- Task directions
For each statement below, say yes or no to whether it agrees with the essay about an outie belly button, and quote the words of the essay that decide it.
1. One reason the writer decided against the umbilicoplasty was its cost.
2. The writer was 25 when deciding not to go through with the umbilicoplasty.
3. Every name that partners gave the outie contained the letter "O".

Top of Extracted text

After a little bit of back and forth about the umbilicoplasty, I decided to not go through with it. At that time, it was for three reasons: 1. I couldn’t justify the cost. 2. I was worried that if something went wrong, I would be in a much worse situation. 3. I could just cover it up for the rest of my life. I was now 18.

I let some more time pass. I grew a little older. My relationship with my body changed. Luckily, I never realized I had a body image issue because I didn’t grow up in a community that paid a lot of emphasis on body image issues. You couldn’t comment on someone’s love handles if you didn’t see them, same went for outies and stretchmarks. I also sometimes wonder if talking about body image issues existing gives it more voice and power, but that’s a dialogue for another day. When you are naive to it all, you don’t have a lot of time to fixate on that very thing, that very inadequacy. It’s not non-existent but it’s also not as prevalent.

Throughout my 20’s, I still thought about my outie often. Sometimes I would poke it back in and look myself in the mirror and wondered what it would feel like to have an innie. I avoided bikinis as much as possible. I’m pretty sure very few of my friends have seen my belly button. I just didn’t talk about it or draw much attention to it. It lived in my mind as a defect and I tried to give it little meaning but it still nagged away at me.

Then…something changed.

I grew older. I dated people who expressed loving my outie. They gave it names, “Olivia, Moomoo”. Every name had an “O” in it, to signify it’s presence. I stopped giving disclaimers before I took my top off. I no longer said, “Hey, just an FYI — in case you haven’t seen one before, I have an outie”. Many times, I was misheard and a couple of them assumed, I was saying “Audi” because they responded with..”GREAT! That’s awesome”. It wasn’t long before they realized I didn’t own a fancy car.

I hit late 20’s. I got better at dealing with my outie. I wore bikinis. I didn’t hide in change rooms. I didn’t turn my back on other people when they walked in a room. I stopped googling clinics that would fix my “outie”.

Today, I write this because I love my outie. People who love me love my outie. It’s really pretty. I am not ashamed of it. It’s a part of me. It’s not a fuck up that was my mom’s doing because she forgot to tape a coin to my belly button when I was born.

At 32, I have also realized that understanding how you view your body and to fully appreciate your body takes time. It takes years. It doesn’t happen overnight. What you can however do is self-reflect. If you have an issue with how you look or a particular part of your body, try and look back and see what those triggers are. Who said something to you that hurt? Who expects your body to be a certain way? Is it a parent, a lover, a friend? Find that link. Forgive that person. Trust me, it’s really not their fault. They are filling the gaps and their own inadequacies.

And then find the people that will love you for your imperfections. They will kiss your imperfections and admire you and your body for what it is, for what it does. And when you can fully appreciate every nook and cranny of your body for the beauty that it is, life will start to fill a lot more fuller, more beautiful and yours. It will start to feel like yours. No one else’s.

Bottom of Extracted text
Top of Data extract

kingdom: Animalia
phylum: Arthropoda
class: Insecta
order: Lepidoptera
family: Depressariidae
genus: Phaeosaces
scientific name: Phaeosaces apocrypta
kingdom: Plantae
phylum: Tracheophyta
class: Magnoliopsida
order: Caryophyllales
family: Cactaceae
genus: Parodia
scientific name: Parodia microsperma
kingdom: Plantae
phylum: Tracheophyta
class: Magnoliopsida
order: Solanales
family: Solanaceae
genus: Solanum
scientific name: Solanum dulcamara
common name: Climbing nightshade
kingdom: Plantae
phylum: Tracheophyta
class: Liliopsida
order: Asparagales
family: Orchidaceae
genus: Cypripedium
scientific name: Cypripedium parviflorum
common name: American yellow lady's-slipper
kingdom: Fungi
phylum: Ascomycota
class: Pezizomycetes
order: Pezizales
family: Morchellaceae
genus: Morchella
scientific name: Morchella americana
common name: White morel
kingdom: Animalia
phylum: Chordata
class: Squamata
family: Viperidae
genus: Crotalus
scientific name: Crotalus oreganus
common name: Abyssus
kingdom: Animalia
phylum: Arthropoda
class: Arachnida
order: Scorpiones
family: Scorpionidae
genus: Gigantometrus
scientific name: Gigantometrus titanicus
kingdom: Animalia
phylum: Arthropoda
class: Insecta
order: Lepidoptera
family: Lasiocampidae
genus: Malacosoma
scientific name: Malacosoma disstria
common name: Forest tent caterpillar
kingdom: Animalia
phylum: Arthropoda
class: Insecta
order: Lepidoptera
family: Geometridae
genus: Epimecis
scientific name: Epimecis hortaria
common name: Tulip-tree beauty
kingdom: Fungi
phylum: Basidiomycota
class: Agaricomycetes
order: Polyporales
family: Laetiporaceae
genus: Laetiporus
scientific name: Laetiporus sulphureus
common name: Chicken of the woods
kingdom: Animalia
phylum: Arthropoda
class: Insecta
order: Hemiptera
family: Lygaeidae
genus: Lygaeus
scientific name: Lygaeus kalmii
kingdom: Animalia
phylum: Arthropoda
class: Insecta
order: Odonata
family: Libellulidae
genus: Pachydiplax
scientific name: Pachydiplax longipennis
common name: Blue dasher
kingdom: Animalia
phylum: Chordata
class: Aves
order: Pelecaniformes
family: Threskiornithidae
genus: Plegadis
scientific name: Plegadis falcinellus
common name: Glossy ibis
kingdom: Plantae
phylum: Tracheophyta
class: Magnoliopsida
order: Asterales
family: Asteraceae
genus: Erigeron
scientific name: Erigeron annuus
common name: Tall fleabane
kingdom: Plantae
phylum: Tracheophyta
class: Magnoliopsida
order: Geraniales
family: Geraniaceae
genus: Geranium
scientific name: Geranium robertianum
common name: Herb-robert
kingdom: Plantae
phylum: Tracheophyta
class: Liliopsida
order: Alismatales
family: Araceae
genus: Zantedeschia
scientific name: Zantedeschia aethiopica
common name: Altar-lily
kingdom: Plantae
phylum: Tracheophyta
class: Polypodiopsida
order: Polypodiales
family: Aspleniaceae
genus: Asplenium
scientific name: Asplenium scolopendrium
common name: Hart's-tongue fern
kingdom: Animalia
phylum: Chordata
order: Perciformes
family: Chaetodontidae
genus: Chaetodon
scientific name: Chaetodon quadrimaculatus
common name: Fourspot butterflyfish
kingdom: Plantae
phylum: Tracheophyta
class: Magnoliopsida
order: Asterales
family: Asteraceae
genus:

Bottom of Data extract

- Answer
1. Yes: "I couldn’t justify the cost."
2. No: "I was now 18."
3. Yes: "Every name had an “O” in it"